▸ **Exercise input**:

■ ■ ■ ■ ■

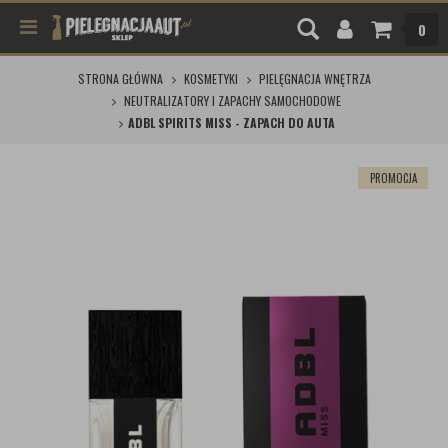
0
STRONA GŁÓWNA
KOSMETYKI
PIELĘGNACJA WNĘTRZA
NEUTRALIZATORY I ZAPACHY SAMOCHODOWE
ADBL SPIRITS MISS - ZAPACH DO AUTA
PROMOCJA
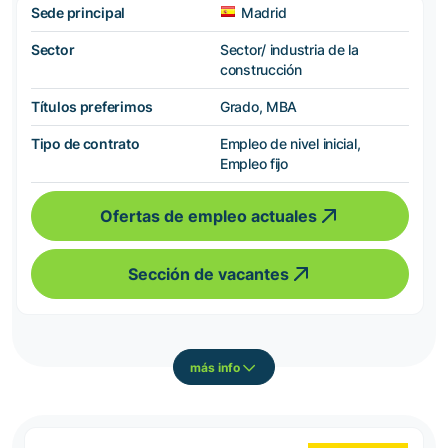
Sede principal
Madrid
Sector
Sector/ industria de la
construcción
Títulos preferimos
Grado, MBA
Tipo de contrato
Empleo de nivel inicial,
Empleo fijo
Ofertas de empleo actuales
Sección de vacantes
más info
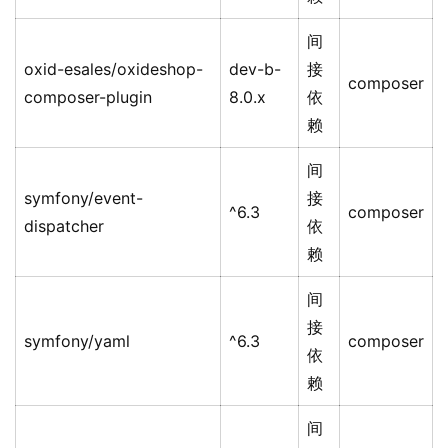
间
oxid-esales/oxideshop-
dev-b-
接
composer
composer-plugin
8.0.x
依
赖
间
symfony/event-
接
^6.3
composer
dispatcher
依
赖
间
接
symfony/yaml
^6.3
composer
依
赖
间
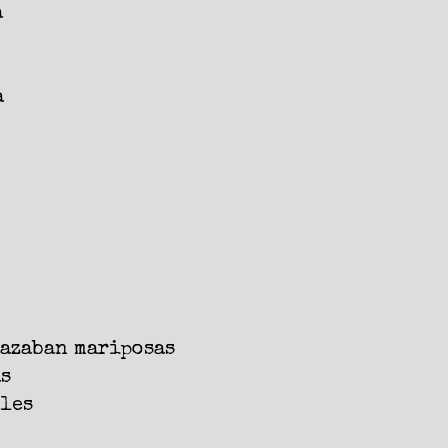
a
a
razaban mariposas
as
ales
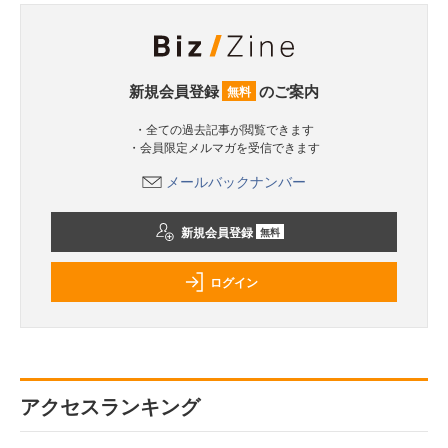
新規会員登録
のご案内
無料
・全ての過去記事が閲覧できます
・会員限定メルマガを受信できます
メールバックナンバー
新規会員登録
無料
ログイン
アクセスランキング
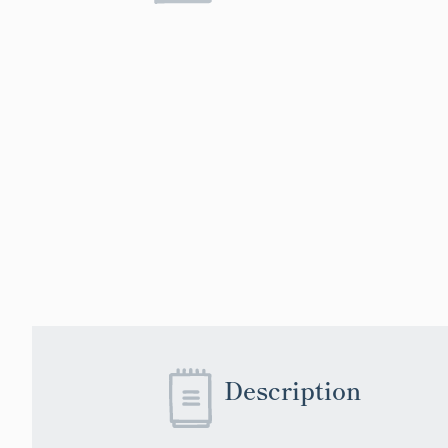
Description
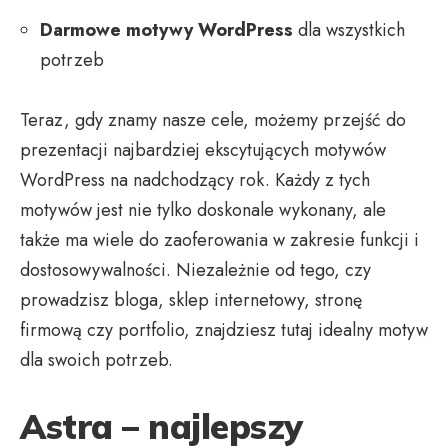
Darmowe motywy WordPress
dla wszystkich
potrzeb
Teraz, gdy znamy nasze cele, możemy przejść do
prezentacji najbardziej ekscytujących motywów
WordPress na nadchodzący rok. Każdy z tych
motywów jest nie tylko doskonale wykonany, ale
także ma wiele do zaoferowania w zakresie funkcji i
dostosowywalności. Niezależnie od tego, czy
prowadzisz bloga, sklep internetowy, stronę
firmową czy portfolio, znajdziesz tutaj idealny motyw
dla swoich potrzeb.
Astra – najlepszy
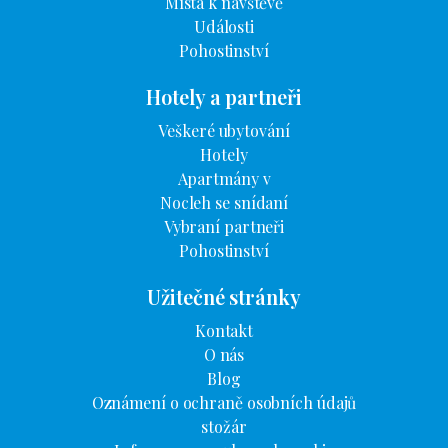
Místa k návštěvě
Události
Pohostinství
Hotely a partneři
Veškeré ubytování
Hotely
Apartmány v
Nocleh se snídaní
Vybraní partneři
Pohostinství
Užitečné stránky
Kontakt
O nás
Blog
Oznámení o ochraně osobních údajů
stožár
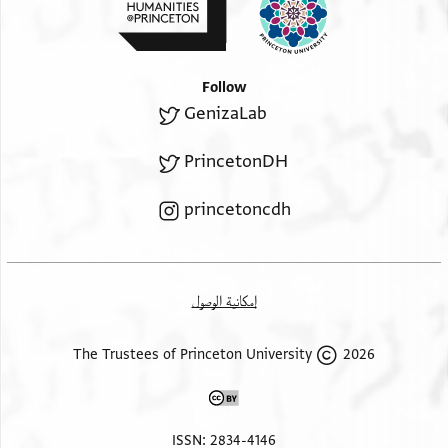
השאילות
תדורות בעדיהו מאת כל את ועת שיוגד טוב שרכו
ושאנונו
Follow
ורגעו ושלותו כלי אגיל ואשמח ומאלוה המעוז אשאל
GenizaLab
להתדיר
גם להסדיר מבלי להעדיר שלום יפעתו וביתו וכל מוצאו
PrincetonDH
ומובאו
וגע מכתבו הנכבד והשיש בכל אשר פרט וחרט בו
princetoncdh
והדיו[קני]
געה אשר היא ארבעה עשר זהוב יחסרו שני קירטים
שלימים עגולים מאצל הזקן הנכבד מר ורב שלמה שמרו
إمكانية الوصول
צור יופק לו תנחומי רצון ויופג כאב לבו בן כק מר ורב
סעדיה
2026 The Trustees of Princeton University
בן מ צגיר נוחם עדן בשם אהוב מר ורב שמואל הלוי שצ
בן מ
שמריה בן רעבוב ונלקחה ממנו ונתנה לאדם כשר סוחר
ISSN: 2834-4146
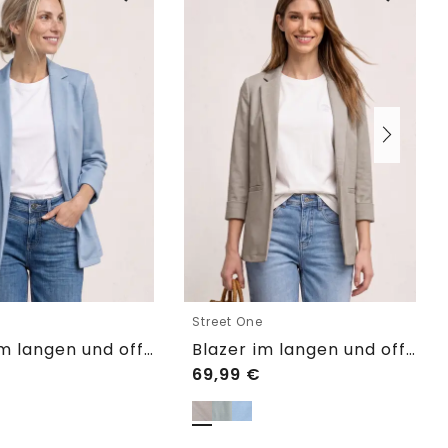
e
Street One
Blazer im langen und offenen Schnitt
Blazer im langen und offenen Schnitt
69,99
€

■ ■ ■ ■ ■

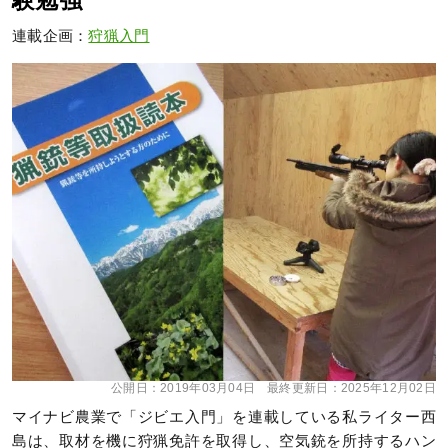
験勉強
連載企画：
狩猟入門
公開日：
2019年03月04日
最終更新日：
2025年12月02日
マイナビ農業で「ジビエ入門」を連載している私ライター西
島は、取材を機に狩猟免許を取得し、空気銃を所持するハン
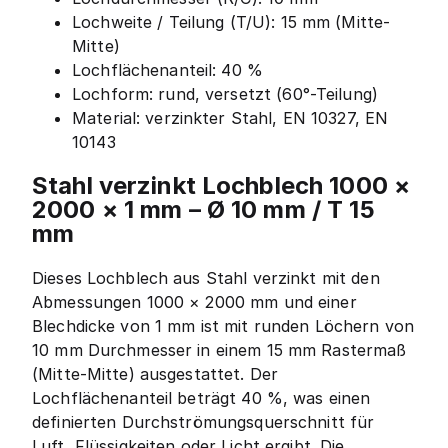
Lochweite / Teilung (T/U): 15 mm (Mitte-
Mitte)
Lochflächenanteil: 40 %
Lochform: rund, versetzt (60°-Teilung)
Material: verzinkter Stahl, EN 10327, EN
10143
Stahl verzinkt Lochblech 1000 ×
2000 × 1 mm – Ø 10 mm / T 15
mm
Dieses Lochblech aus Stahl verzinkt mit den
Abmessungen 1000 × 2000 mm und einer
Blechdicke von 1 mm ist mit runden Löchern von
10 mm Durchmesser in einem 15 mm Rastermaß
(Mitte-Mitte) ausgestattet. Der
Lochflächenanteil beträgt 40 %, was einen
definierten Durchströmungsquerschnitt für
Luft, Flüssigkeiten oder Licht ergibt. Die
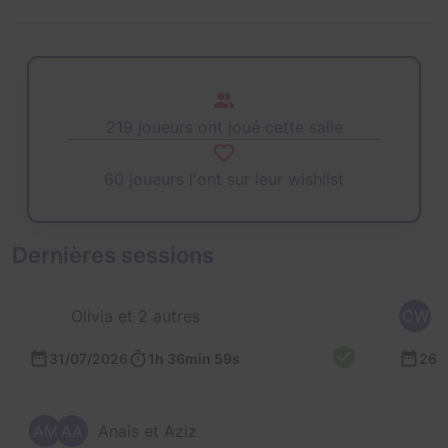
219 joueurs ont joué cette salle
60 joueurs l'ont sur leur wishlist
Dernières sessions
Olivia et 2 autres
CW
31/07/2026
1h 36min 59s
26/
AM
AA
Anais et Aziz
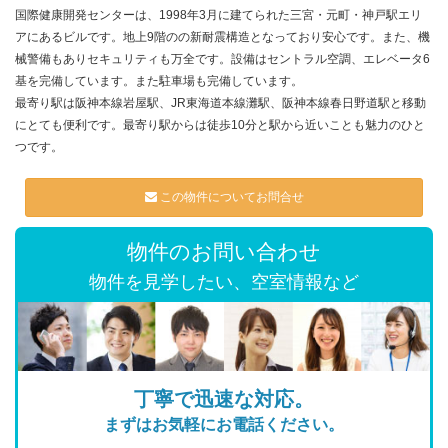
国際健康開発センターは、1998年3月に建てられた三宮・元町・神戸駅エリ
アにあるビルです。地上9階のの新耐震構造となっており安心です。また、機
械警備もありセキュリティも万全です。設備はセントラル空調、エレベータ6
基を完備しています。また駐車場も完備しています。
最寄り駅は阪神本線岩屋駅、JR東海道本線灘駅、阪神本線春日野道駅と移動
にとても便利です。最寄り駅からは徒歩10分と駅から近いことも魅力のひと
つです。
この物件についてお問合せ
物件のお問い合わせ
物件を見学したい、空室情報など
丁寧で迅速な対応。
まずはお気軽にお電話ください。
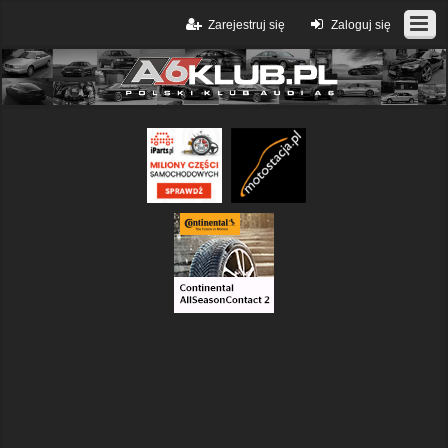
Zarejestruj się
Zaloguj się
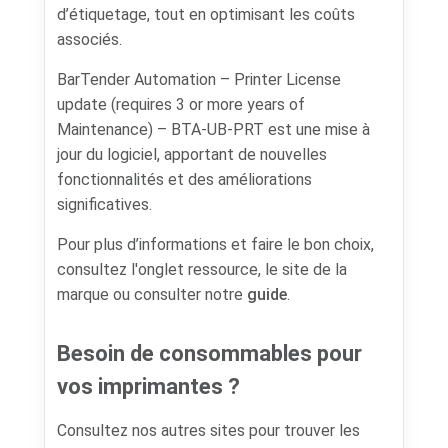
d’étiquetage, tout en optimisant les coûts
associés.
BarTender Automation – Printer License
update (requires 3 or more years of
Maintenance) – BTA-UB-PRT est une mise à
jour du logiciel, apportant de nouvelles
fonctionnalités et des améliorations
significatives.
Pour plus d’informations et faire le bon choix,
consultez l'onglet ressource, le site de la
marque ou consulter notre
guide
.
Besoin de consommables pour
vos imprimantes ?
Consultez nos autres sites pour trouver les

■ ■ ■ ■ ■

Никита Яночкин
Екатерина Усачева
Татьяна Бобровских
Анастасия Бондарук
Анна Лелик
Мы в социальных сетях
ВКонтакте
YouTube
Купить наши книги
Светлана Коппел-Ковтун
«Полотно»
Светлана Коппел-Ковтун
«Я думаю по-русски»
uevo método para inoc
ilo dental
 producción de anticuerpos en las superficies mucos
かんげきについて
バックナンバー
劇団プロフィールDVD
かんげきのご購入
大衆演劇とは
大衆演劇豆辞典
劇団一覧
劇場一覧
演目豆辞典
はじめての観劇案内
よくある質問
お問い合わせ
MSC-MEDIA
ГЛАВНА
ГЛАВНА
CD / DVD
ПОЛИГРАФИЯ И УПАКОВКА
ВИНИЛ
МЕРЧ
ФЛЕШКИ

■ ■ ■ ■ ■

▸ **To-do item**: Copy the lines above, from the line with "Sede principal" up to and including the line with "ISSN: 2834-4146", exactly as they appear. Leave the pictures out of your copy.

▸ **Exercise output**:
Sede principal
Madrid
Sector
Sector/ industria de la
construcción
Títulos preferimos
Grado, MBA
Tipo de contrato
Empleo de nivel inicial,
Empleo fijo
Ofertas de empleo actuales
Sección de vacantes
más info
间
oxid-esales/oxideshop-
dev-b-
接
composer
composer-plugin
8.0.x
依
赖
间
symfony/event-
接
^6.3
composer
dispatcher
依
赖
间
接
symfony/yaml
^6.3
composer
依
赖
间
a
a
razaban mariposas
as
ales
新規会員登録
のご案内
無料
・全ての過去記事が閲覧できます
・会員限定メルマガを受信できます
メールバックナンバー
新規会員登録
無料
ログイン
アクセスランキング
Description
Darmowe motywy WordPress
dla wszystkich
potrzeb
Teraz, gdy znamy nasze cele, możemy przejść do
prezentacji najbardziej ekscytujących motywów
WordPress na nadchodzący rok. Każdy z tych
motywów jest nie tylko doskonale wykonany, ale
także ma wiele do zaoferowania w zakresie funkcji i
dostosowywalności. Niezależnie od tego, czy
prowadzisz bloga, sklep internetowy, stronę
firmową czy portfolio, znajdziesz tutaj idealny motyw
dla swoich potrzeb.
Astra – najlepszy
Místa k návštěvě
Události
Pohostinství
Hotely a partneři
Veškeré ubytování
Hotely
Apartmány v
Nocleh se snídaní
Vybraní partneři
Pohostinství
Užitečné stránky
Kontakt
O nás
Blog
Oznámení o ochraně osobních údajů
stožár
השאילות
תדורות בעדיהו מאת כל את ועת שיוגד טוב שרכו
ושאנונו
Follow
ורגעו ושלותו כלי אגיל ואשמח ומאלוה המעוז אשאל
GenizaLab
להתדיר
גם להסדיר מבלי להעדיר שלום יפעתו וביתו וכל מוצאו
PrincetonDH
ומובאו
וגע מכתבו הנכבד והשיש בכל אשר פרט וחרט בו
princetoncdh
והדיו[קני]
געה אשר היא ארבעה עשר זהוב יחסרו שני קירטים
שלימים עגולים מאצל הזקן הנכבד מר ורב שלמה שמרו
إمكانية الوصول
צור יופק לו תנחומי רצון ויופג כאב לבו בן כק מר ורב
סעדיה
2026 The Trustees of Princeton University
בן מ צגיר נוחם עדן בשם אהוב מר ורב שמואל הלוי שצ
בן מ
שמריה בן רעבוב ונלקחה ממנו ונתנה לאדם כשר סוחר
ISSN: 2834-4146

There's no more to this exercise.